Segment Start: INPUT DATA

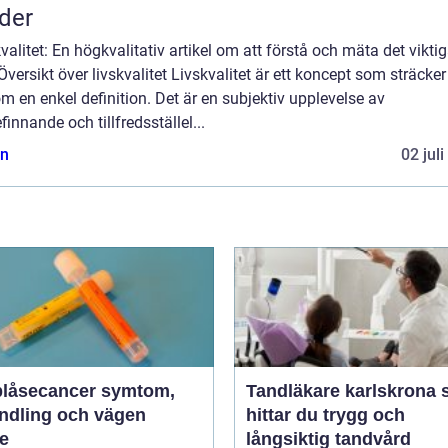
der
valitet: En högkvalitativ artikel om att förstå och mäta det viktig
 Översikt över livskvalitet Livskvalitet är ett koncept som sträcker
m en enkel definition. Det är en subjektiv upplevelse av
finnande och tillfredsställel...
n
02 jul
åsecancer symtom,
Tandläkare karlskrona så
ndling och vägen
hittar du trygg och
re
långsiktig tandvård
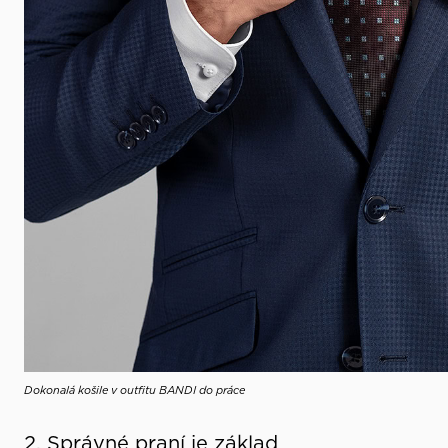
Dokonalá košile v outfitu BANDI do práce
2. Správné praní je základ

Segment End: INPUT DATA
Segment Start: INPUT DATA

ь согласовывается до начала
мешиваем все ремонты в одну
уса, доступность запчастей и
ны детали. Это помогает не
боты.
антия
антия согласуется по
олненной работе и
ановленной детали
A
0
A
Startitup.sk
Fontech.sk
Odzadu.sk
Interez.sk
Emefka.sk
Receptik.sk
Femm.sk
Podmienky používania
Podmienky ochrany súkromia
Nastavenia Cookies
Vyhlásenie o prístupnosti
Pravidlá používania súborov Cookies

Segment End: INPUT DATA

• **WHAT TO WORK ON**
Working from the material above, restate word for word the lines between the line with "ны детали. Это помогает не" and the line with "Pravidlá používania súborov Cookies", both included, and only those.

• **WRITTEN ANSWER**
ны детали. Это помогает не
боты.
антия
антия согласуется по
олненной работе и
ановленной детали
A
0
A
Startitup.sk
Fontech.sk
Odzadu.sk
Interez.sk
Emefka.sk
Receptik.sk
Femm.sk
Podmienky používania
Podmienky ochrany súkromia
Nastavenia Cookies
Vyhlásenie o prístupnosti
Pravidlá používania súborov Cookies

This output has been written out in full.